WHAT THIS TASK INVOLVES:
Reproduce every record exactly as it appears, but not the pictures.

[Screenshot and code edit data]
= Beginning of Section =

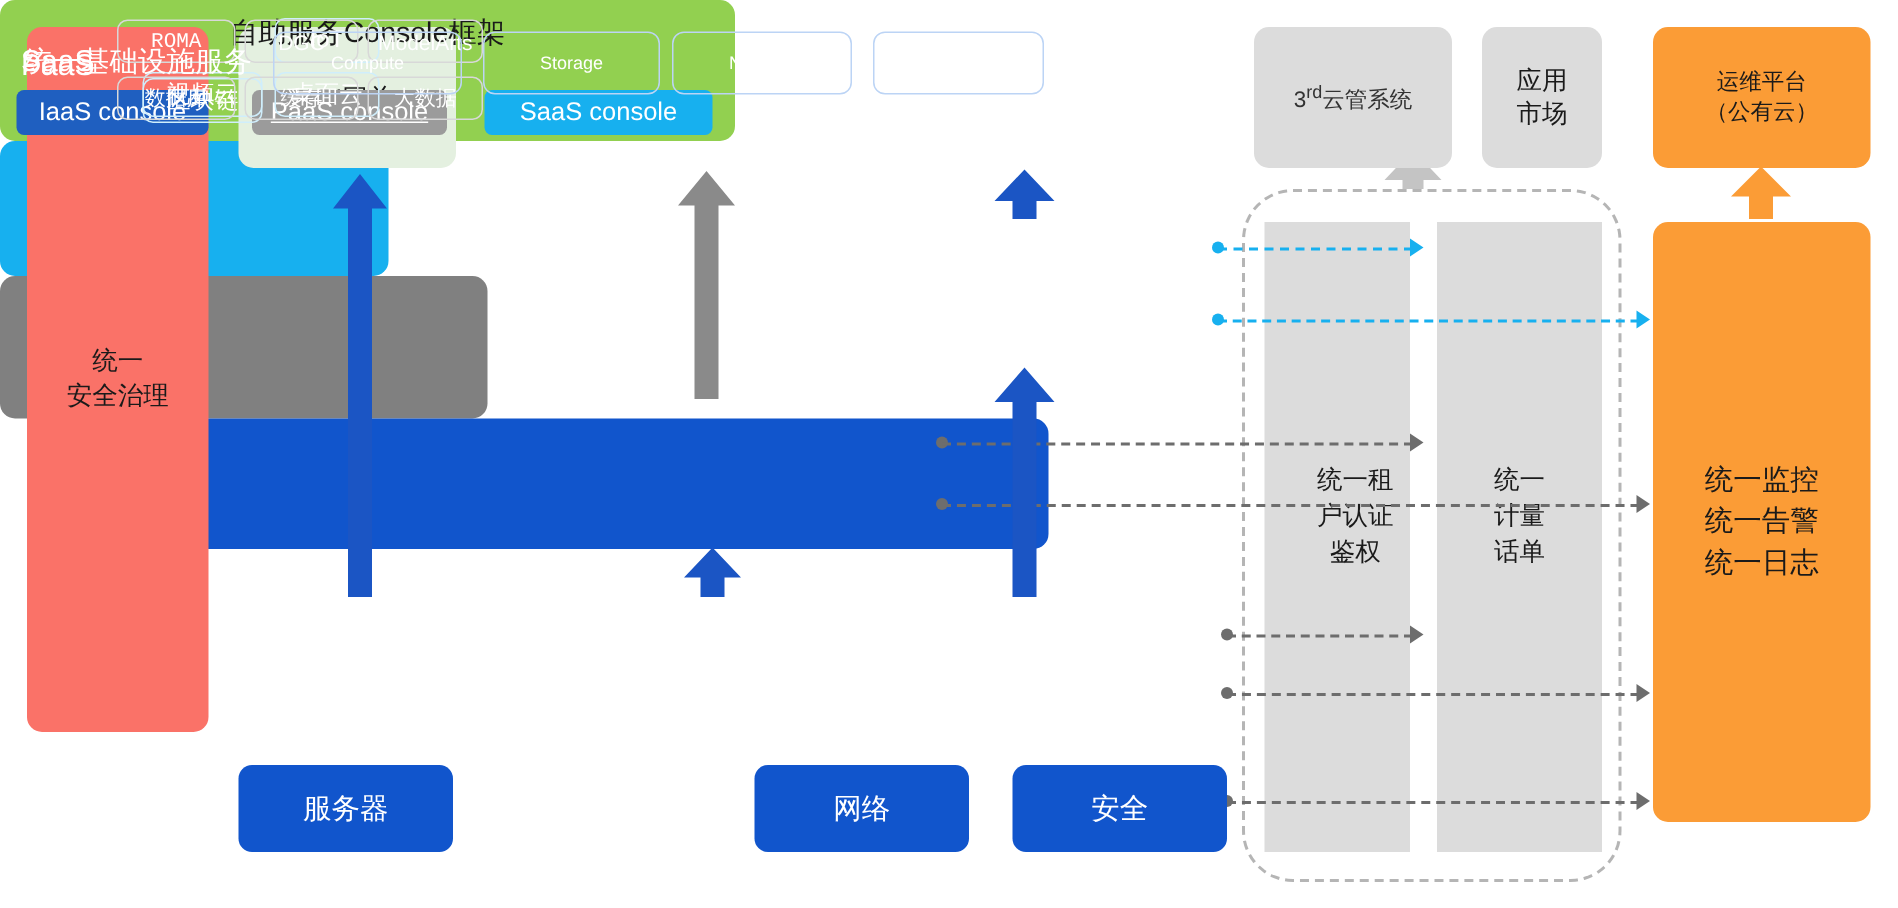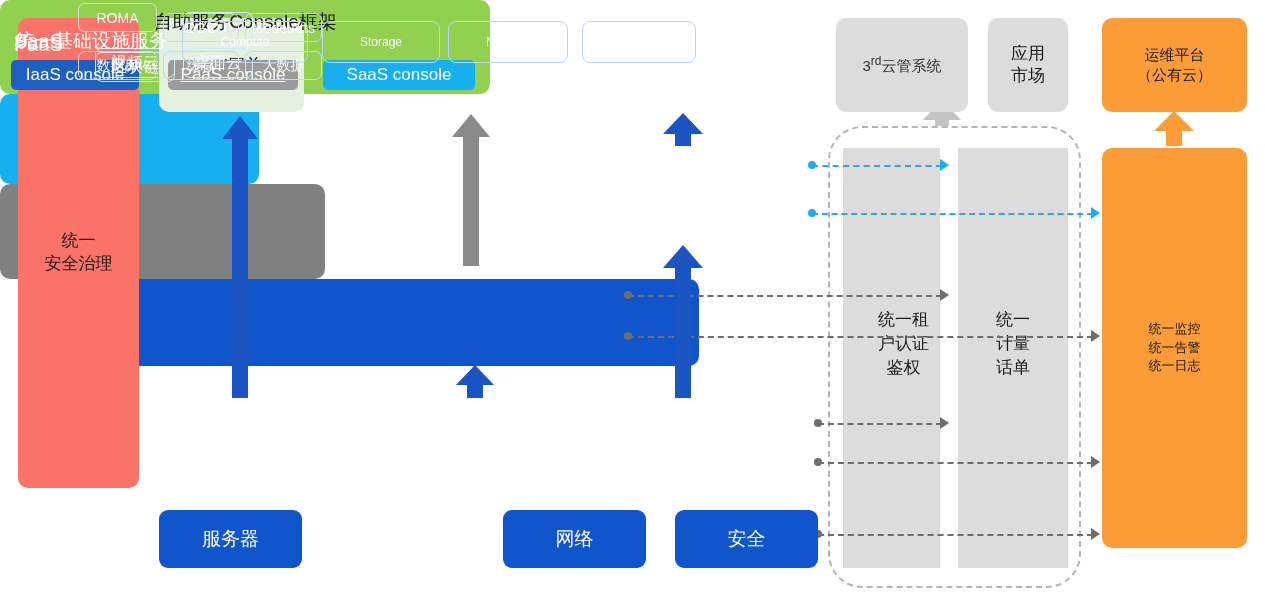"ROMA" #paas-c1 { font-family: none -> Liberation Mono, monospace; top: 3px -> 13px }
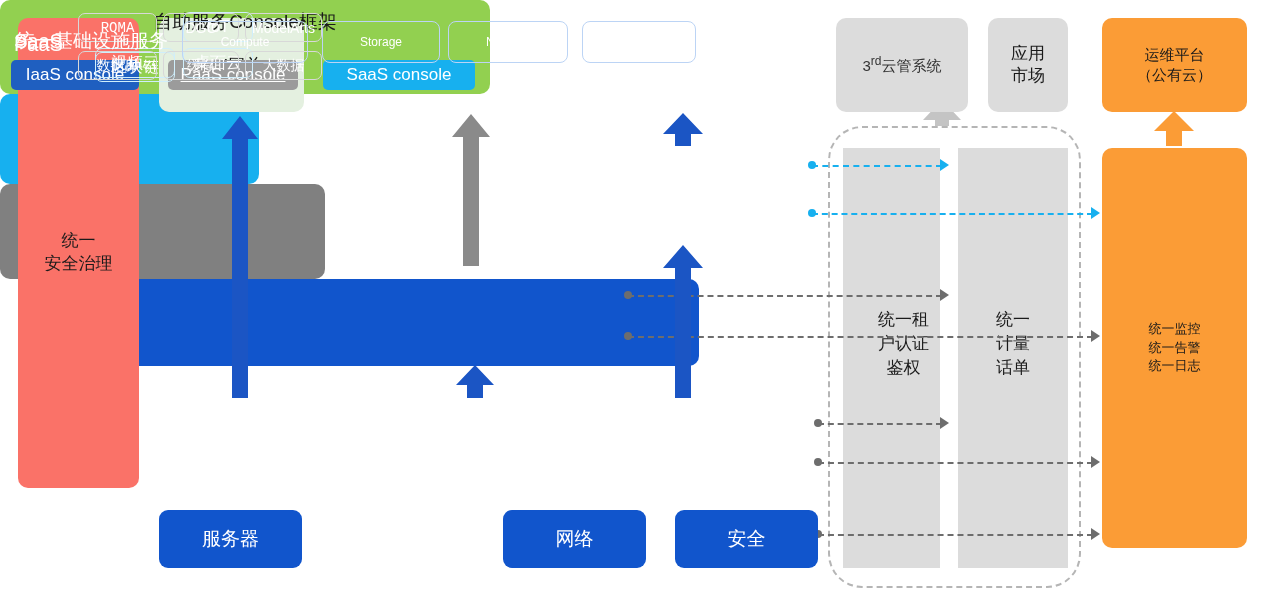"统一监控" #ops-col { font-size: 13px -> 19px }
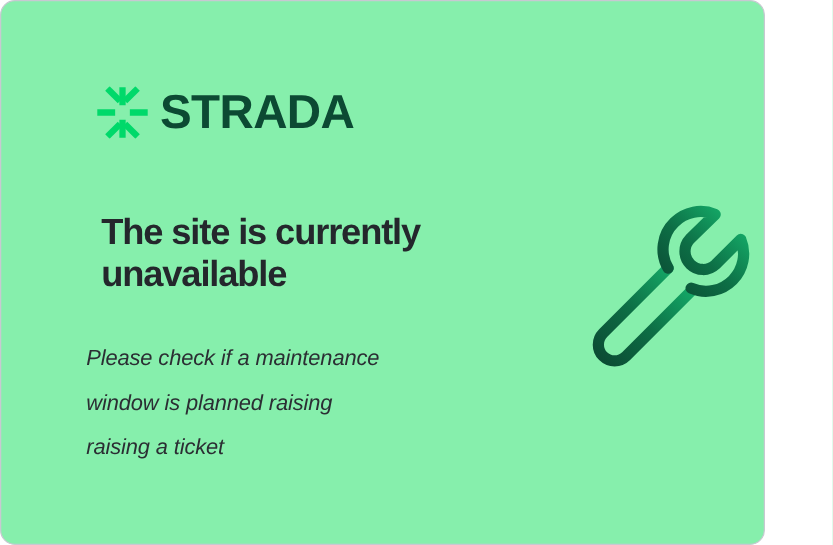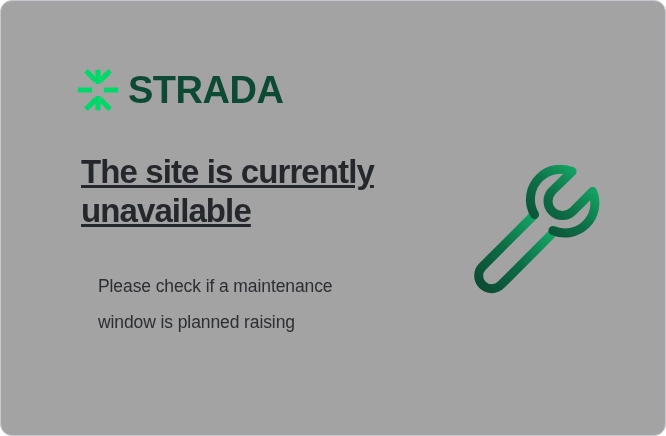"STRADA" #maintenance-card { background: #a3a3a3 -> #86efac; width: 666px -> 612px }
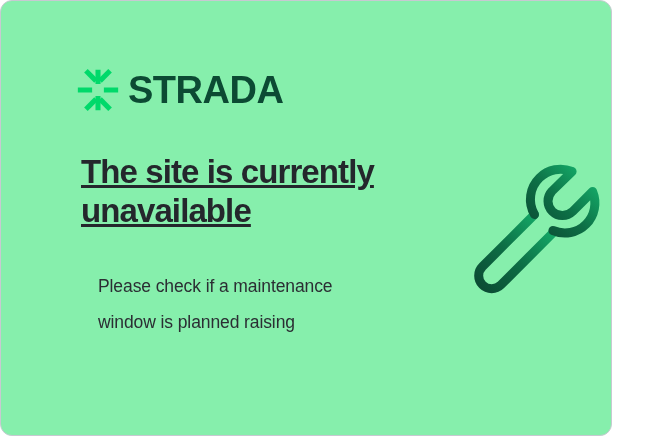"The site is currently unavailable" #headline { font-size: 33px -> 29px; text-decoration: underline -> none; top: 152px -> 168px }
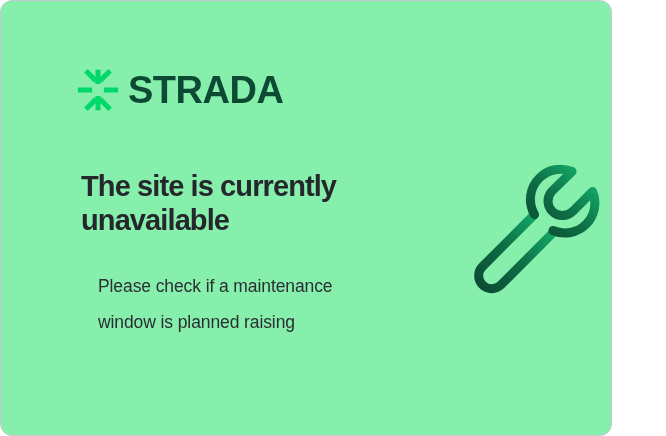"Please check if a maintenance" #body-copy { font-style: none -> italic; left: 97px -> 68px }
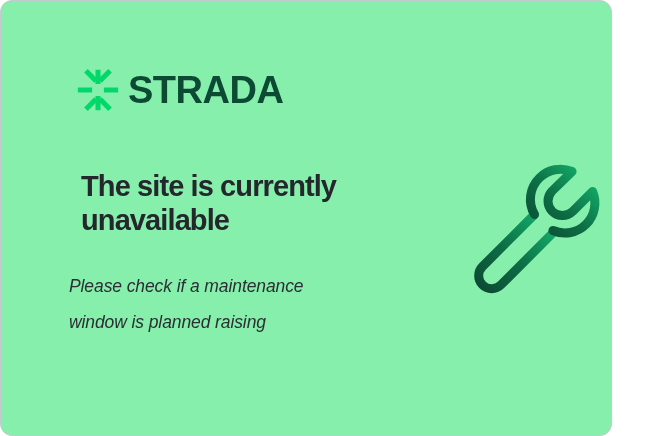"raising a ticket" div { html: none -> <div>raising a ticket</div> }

= End of Section =

ANSWER BELOW:
"ROMA" #paas-c1 { font-family: none -> Liberation Mono, monospace; top: 3px -> 13px }
"统一监控" #ops-col { font-size: 13px -> 19px }
"STRADA" #maintenance-card { background: #a3a3a3 -> #86efac; width: 666px -> 612px }
"The site is currently unavailable" #headline { font-size: 33px -> 29px; text-decoration: underline -> none; top: 152px -> 168px }
"Please check if a maintenance" #body-copy { font-style: none -> italic; left: 97px -> 68px }
"raising a ticket" div { html: none -> <div>raising a ticket</div> }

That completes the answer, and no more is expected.